Segment Start: RECORDED DATA

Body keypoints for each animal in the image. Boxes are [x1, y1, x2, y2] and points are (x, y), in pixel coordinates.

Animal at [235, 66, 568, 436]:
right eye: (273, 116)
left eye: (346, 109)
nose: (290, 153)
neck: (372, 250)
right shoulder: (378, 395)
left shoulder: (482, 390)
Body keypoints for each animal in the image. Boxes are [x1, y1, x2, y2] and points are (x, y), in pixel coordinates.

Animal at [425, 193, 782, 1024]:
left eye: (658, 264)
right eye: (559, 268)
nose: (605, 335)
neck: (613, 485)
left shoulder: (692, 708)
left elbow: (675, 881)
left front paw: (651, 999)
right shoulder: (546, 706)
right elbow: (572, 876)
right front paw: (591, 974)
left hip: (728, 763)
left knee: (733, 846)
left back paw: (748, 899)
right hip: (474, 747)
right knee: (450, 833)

Segment End: RECORDED DATA
Segment Start: RECORDED DATA

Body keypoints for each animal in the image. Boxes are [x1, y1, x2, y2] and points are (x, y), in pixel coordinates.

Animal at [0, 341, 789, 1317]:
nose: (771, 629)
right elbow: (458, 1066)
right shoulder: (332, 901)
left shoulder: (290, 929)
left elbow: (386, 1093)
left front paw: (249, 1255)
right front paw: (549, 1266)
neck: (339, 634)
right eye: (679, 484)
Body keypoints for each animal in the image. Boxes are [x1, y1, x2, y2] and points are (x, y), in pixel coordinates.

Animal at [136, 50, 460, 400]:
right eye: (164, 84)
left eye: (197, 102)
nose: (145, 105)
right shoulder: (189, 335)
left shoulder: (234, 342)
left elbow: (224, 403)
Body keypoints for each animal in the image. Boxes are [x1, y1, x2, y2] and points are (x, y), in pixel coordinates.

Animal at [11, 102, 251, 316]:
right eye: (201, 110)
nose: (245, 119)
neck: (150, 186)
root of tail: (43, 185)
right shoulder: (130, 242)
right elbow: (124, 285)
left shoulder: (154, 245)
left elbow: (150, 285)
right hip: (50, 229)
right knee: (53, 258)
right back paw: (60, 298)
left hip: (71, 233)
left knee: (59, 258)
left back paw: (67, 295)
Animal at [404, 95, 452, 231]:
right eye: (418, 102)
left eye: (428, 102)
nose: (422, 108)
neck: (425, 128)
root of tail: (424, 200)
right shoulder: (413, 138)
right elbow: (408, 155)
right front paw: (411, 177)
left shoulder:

Segment End: RECORDED DATA

**AIM OF THE TASK**. Select every line of the records holding the string "back".

**YOUR RESPONSE**.
left back paw: (748, 899)
right back paw: (60, 298)
left back paw: (67, 295)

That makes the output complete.